What is needed — Return, without alteration, the lines beginning with the line that contains "genus: Passiflora" and continuing through the last line.

— start —

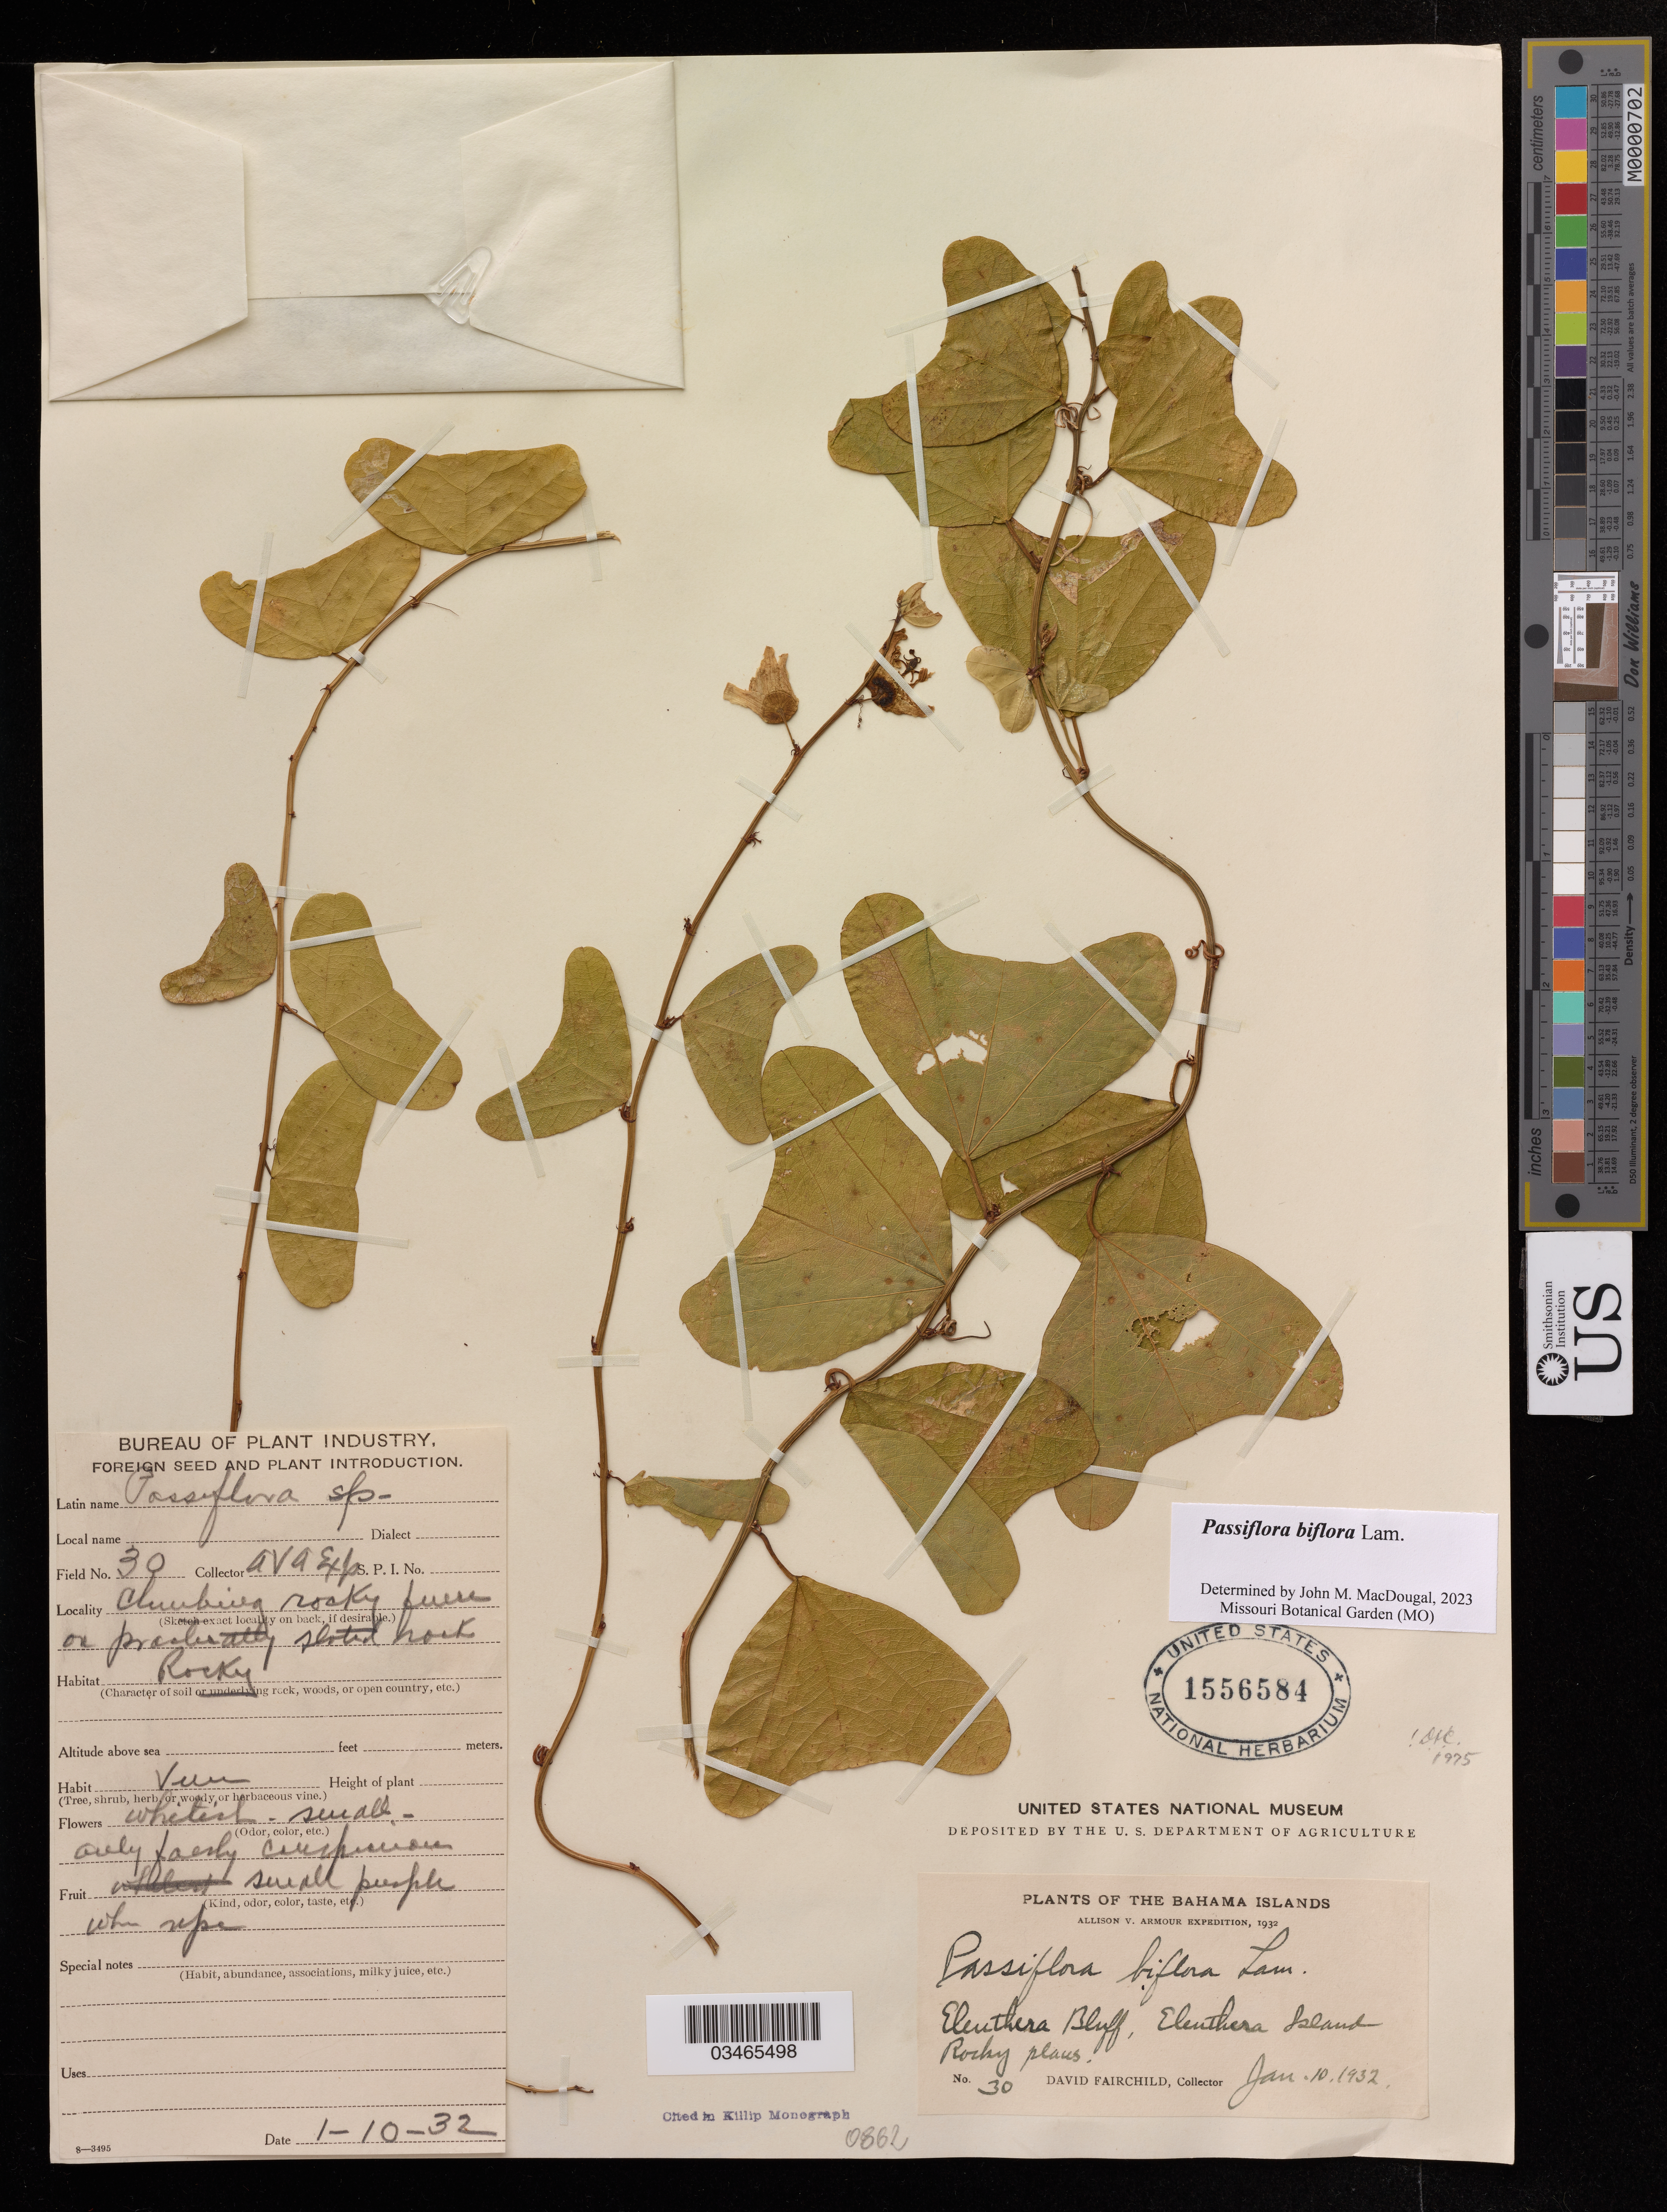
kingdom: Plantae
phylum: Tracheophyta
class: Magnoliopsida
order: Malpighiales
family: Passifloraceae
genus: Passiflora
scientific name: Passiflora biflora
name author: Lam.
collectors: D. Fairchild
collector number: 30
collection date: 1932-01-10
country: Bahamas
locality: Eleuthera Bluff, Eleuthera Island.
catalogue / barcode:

— end —

Solution for this task —
genus: Passiflora
scientific name: Passiflora biflora
name author: Lam.
collectors: D. Fairchild
collector number: 30
collection date: 1932-01-10
country: Bahamas
locality: Eleuthera Bluff, Eleuthera Island.
catalogue / barcode:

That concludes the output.